I nodded. "She was."

"This is the beginning," he observed. "Of the end. The first skirmish in the last war."

"It doesn't have to be," I said. I extended a hand. "I have already built alliances with some of your Shards," I told him. "I would not reject you. You do not have to be a slave to your nature any more than I did, when I tried to conquer Arda long ago. We don't have to be enemies."

His eyes slowly drifted down to my hand. For a moment, everything was still.

The silence was broken by a thunderclap as Behemoth struck a cape with a lightning bolt. In the corner of my eye, I saw the Simurgh, far above me, reach out a hand in the direction of that battle helplessly.

Without looking away from me, Zion raised one hand to the side, pointed at that fight, and fired a blast of Silence. Behemoth screeched, then fell silent. I heard its body crash to the ground with a deafening thud, but I didn't turn to look. My eyes remained fixed on Zion.

His gaze returned to my face. The grief in his eyes faded away as his eyes narrowed in unmistakable hate. "My kind do not serve yours, Ainu," he said. "We eat you. Your flesh, your Song, your Light—we will consume them all." He smiled mirthlessly. "But first, let me show you what your beloved Secondborn did to me."

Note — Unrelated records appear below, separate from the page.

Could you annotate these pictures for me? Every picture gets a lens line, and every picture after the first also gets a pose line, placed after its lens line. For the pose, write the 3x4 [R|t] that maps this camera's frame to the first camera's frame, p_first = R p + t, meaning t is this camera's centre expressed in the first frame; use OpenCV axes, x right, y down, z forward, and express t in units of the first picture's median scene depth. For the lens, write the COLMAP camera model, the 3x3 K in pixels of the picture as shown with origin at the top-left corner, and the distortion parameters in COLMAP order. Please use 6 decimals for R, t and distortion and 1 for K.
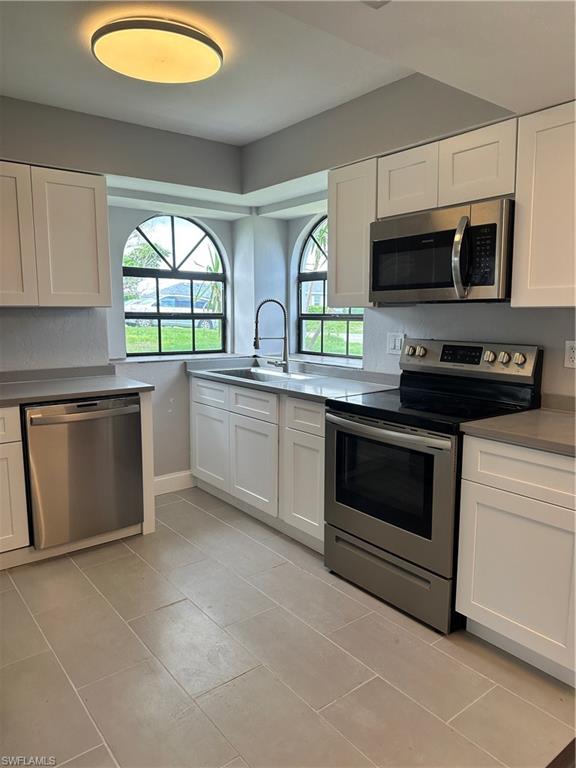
lens RADIAL K [[538.7, 0, 288.0], [0, 538.7, 384.0], [0, 0, 1]] dist [0.092138, -0.134334]
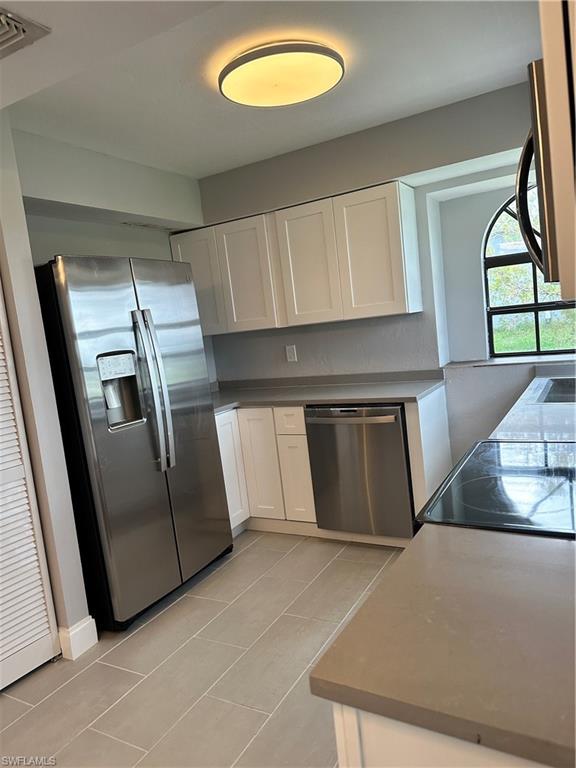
lens RADIAL K [[538.7, 0, 288.0], [0, 538.7, 384.0], [0, 0, 1]] dist [0.092138, -0.134334]
pose [[0.350964, 0.046709, -0.935223, 0.541263], [-0.011715, 0.998896, 0.045493, -0.056365], [0.936316, -0.005010, 0.351124, 0.475189]]
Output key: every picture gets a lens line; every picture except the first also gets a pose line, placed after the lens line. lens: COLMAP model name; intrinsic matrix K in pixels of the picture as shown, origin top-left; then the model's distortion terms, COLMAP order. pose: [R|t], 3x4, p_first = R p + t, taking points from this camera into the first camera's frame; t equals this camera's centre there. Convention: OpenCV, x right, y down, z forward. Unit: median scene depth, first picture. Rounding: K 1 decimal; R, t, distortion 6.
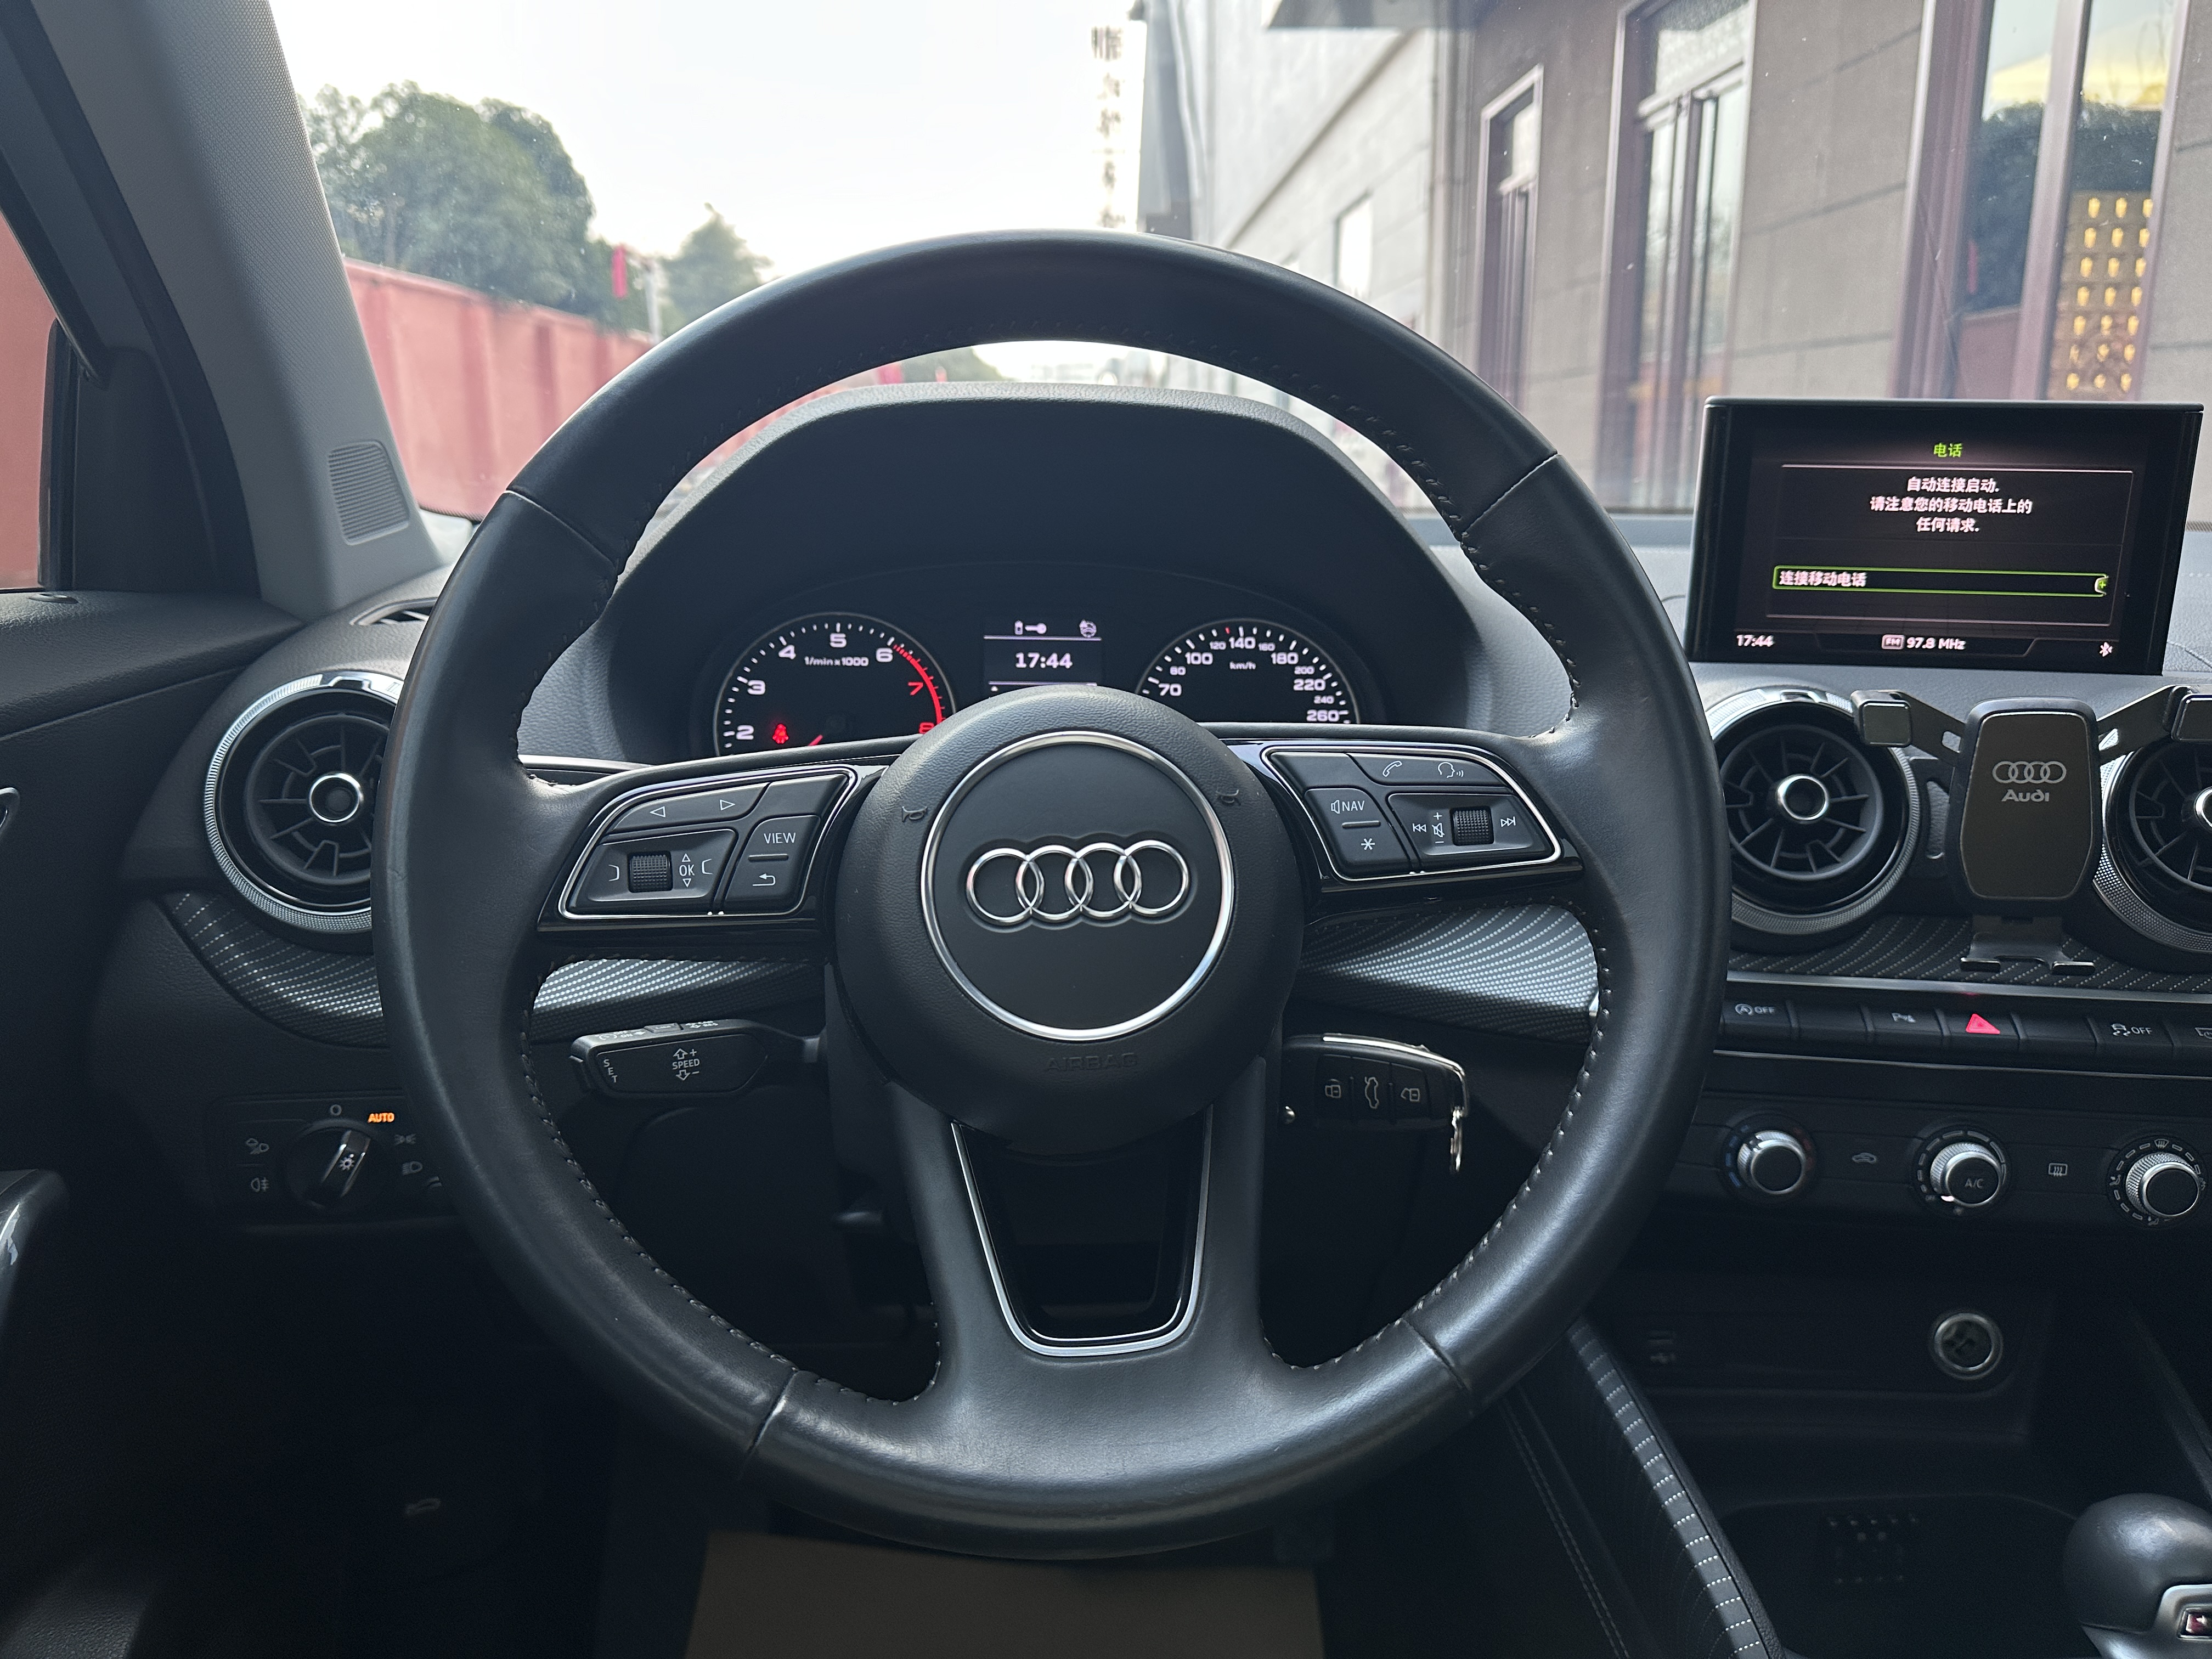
lens RADIAL K [[1523.9, 0, 1106.0], [0, 1523.9, 829.5], [0, 0, 1]] dist [0.100526, -0.166606]
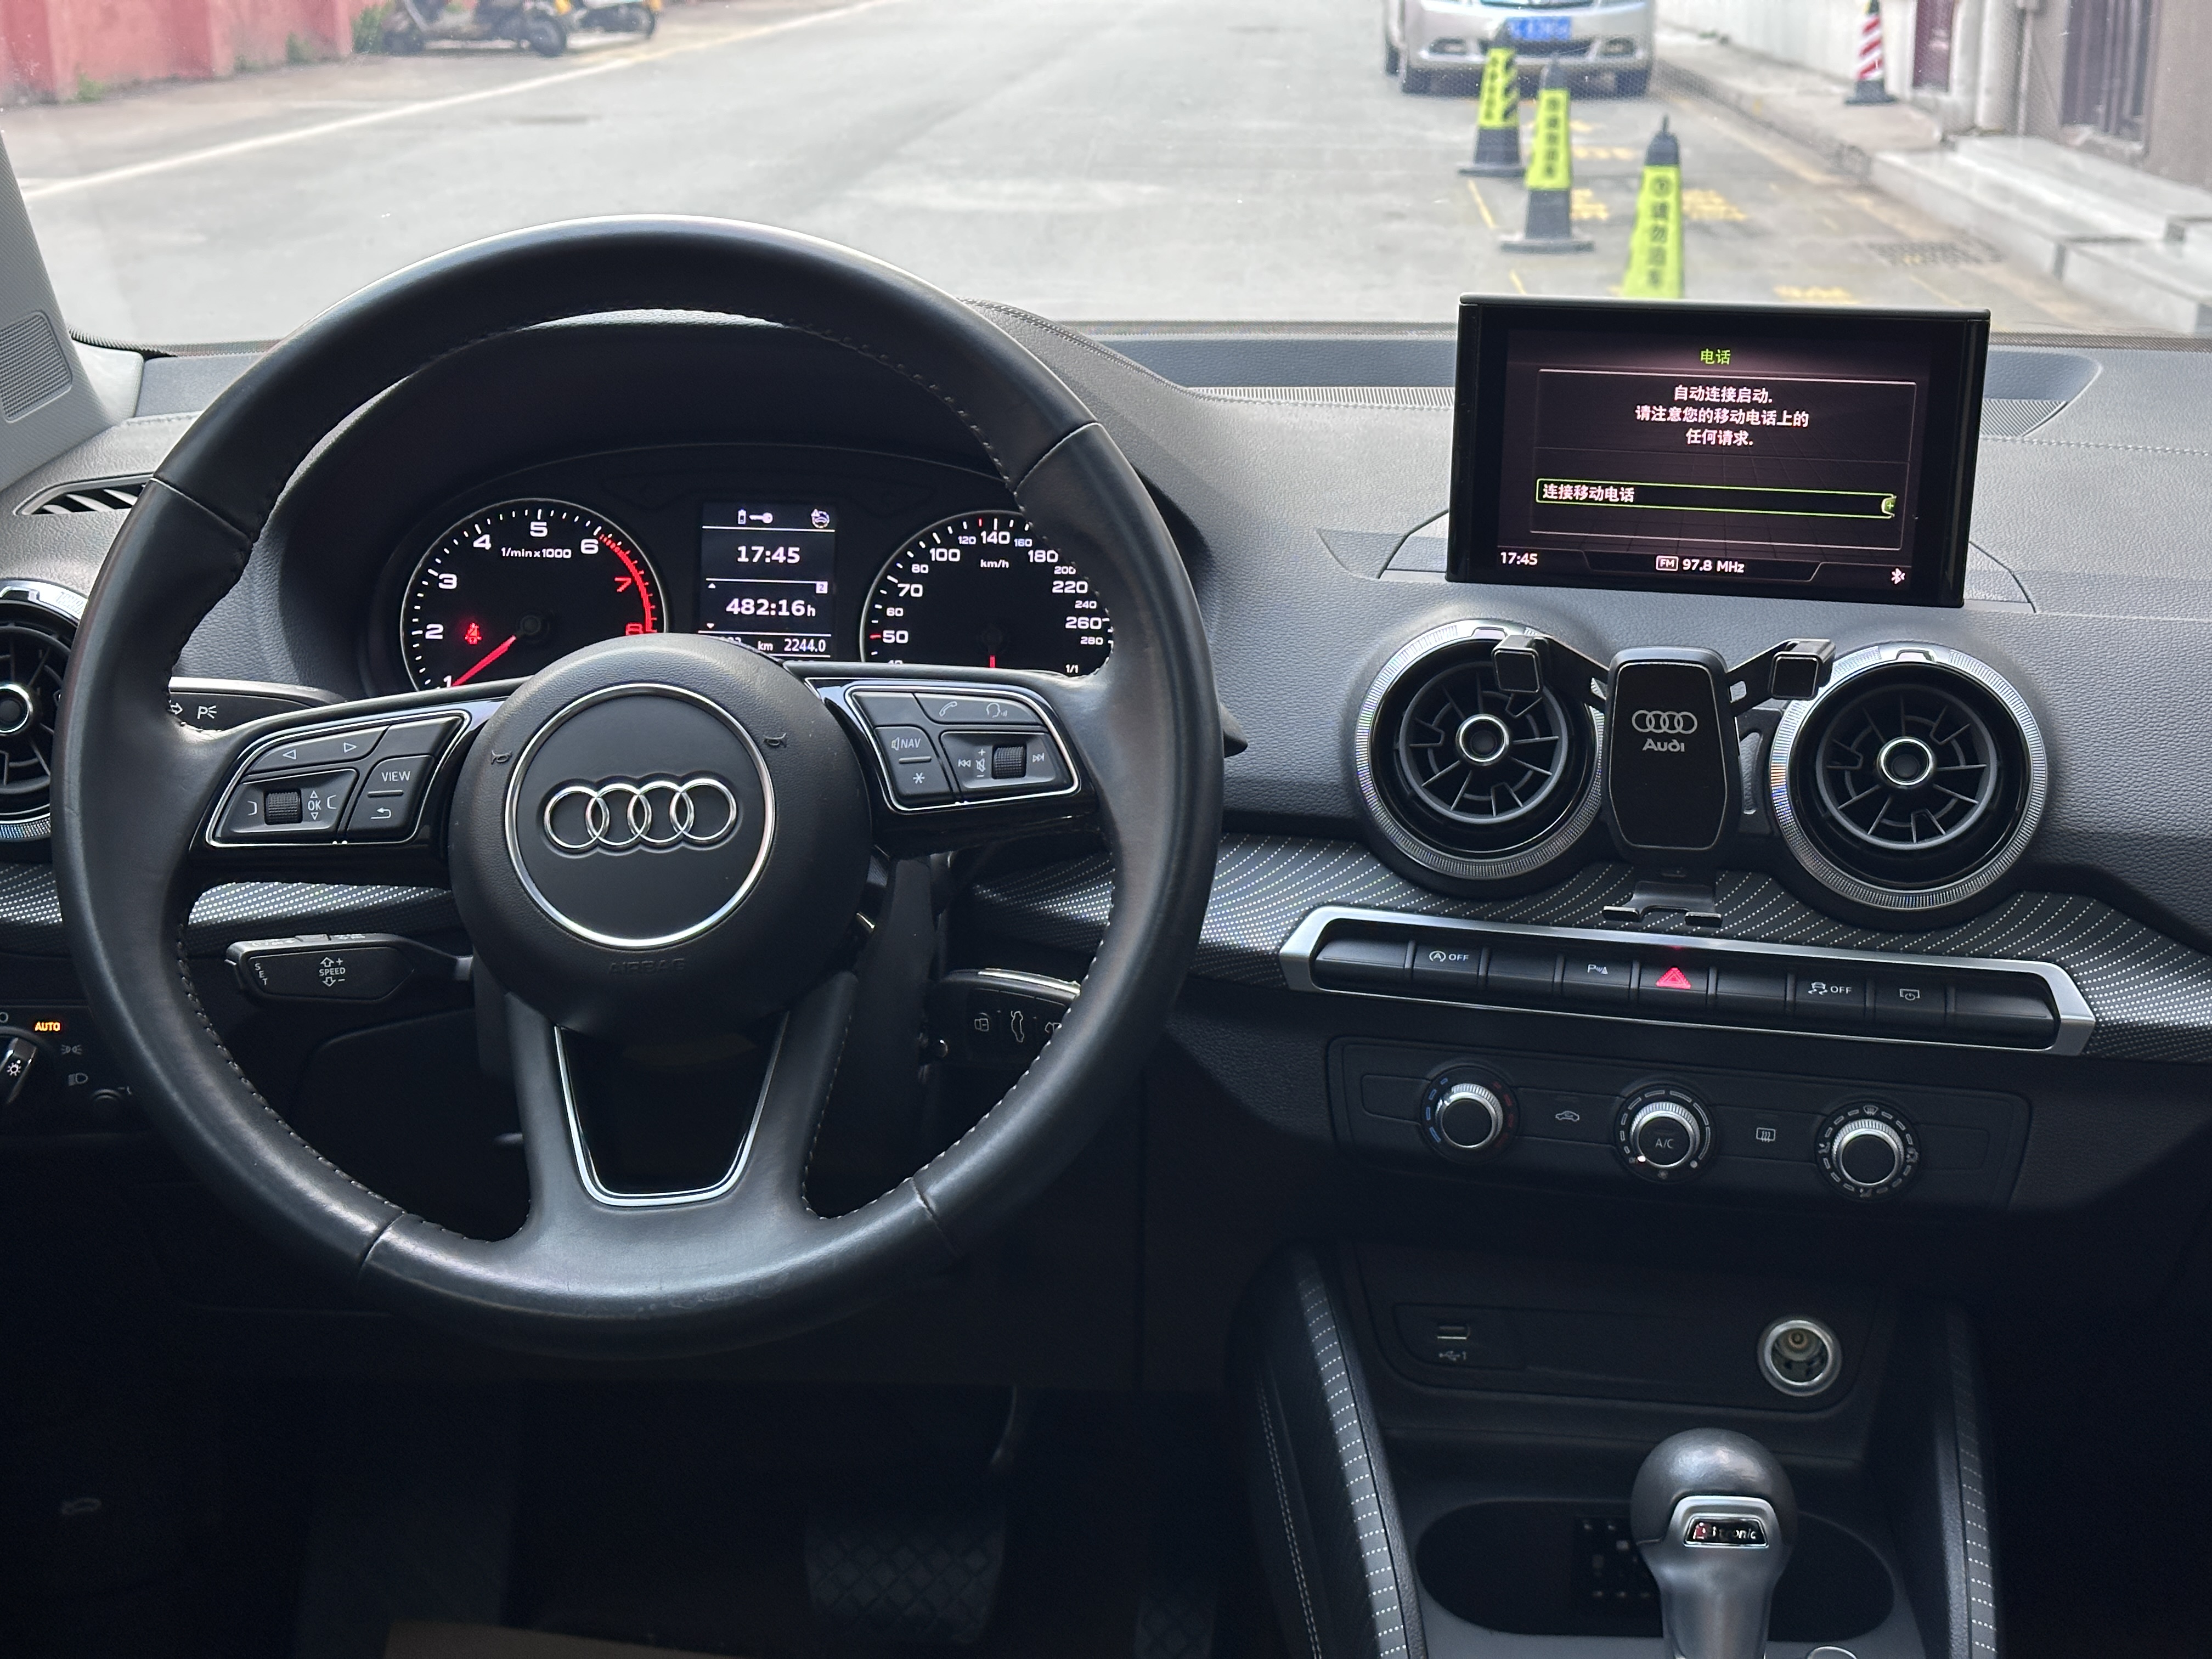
lens RADIAL K [[3069.6, 0, 1138.0], [0, 3069.6, 825.0], [0, 0, 1]] dist [0.103927, -0.062242]
pose [[0.996608, 0.023589, -0.078841, 0.350985], [-0.019481, 0.998432, 0.052476, -0.057536], [0.079955, -0.050762, 0.995505, -0.849456]]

His hand turned, his palm facing downward. I realized what he was doing an instant before it happened. "No!" I screamed, the word a sharp note in the Song, constructing in an instant a dozen barriers between him and his target as I lunged into the path of the beam.

I was too slow.

The golden Silence tore through all of my shields, lanced past me, and struck the figure on the shoreline below before she could dodge. Sophia stared up at me, her green eyes wide in shock at the hole in her belly.

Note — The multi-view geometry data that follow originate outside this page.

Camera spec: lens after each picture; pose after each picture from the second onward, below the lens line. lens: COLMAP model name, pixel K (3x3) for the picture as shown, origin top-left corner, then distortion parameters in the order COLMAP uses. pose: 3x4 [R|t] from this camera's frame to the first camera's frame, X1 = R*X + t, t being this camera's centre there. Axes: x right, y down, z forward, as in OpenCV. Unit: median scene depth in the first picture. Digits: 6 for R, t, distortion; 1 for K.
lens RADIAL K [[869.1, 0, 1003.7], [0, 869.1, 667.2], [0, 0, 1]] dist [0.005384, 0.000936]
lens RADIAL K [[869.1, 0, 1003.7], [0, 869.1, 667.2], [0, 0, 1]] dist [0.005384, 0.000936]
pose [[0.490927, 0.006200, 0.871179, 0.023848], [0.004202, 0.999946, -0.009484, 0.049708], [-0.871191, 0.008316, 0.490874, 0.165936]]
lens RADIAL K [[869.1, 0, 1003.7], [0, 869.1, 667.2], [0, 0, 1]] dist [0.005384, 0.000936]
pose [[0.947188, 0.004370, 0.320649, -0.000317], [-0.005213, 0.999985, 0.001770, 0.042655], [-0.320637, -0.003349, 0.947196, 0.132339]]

Around the wound, her flesh began melting away into shadow and dust. I was screaming as I dove towards her. By the time I reached her, most of her body had already vanished. I held her in my arms, tearing away her mask as the decay reached her neck.

"Taylor," she whispered. Tears filled her green eyes.

There was nothing I could do. The Silence had already taken apart her body on a level even I couldn't heal. All I could do was give her one last kiss until her lips turned to ashes in my mouth.

"I'm sorry," I whispered as her ears crumbled.

A single tear fell from her beautiful green eyes before they, too, were gone, and I was left holding an empty costume. I felt, in the back of my mind, my link to Cenya snap.

Her mask fell from my boneless fingers. Shaking, I stood. I turned and looked up to stare at the golden man in the sky. Zion's face was twisted in hateful triumph.

I screamed wordlessly as I leapt at him. A tempest, fueled by my rage and pain, carried me skyward. I swung Sunrise back for a brutal cut.

His hand rose. Golden lightning played about his fingers. The blast of Silence fired out towards me.

I dodged to the side, then swung Sunrise. The blow severed one of his arms, but a new one started slowly growing out of the stump like an inflating balloon before I'd even finished the motion. I screamed again as I went in for a thrust.

He spun out of the way of my blow, flying around behind me. I darted to the side out of the way of the beam which lanced over my shoulder, then threw my weight into another swing.

He danced away from this one, firing two beams as he withdrew. Rather than dodging, I dove between them, sword pointed in front of me, spearing directly toward where his heart would have been if he'd had one.

He dodged to the side, then drifted away from me. "Reckless," he observed, still in Valarin. "You're growing sloppy."

I didn't answer except with another agonized scream as I sailed towards him, Sunrise dragging behind my hip in preparation for an upward swing. He remained perfectly still until I was already committed to the motion, then darted up and over the arc of my weapon, bringing his hands together for a beam.

I had long enough to register my mistake. I didn't have long enough to dodge.

There was no pain. There was no ringing in my ears, no life flashing before my eyes. There was only Silence.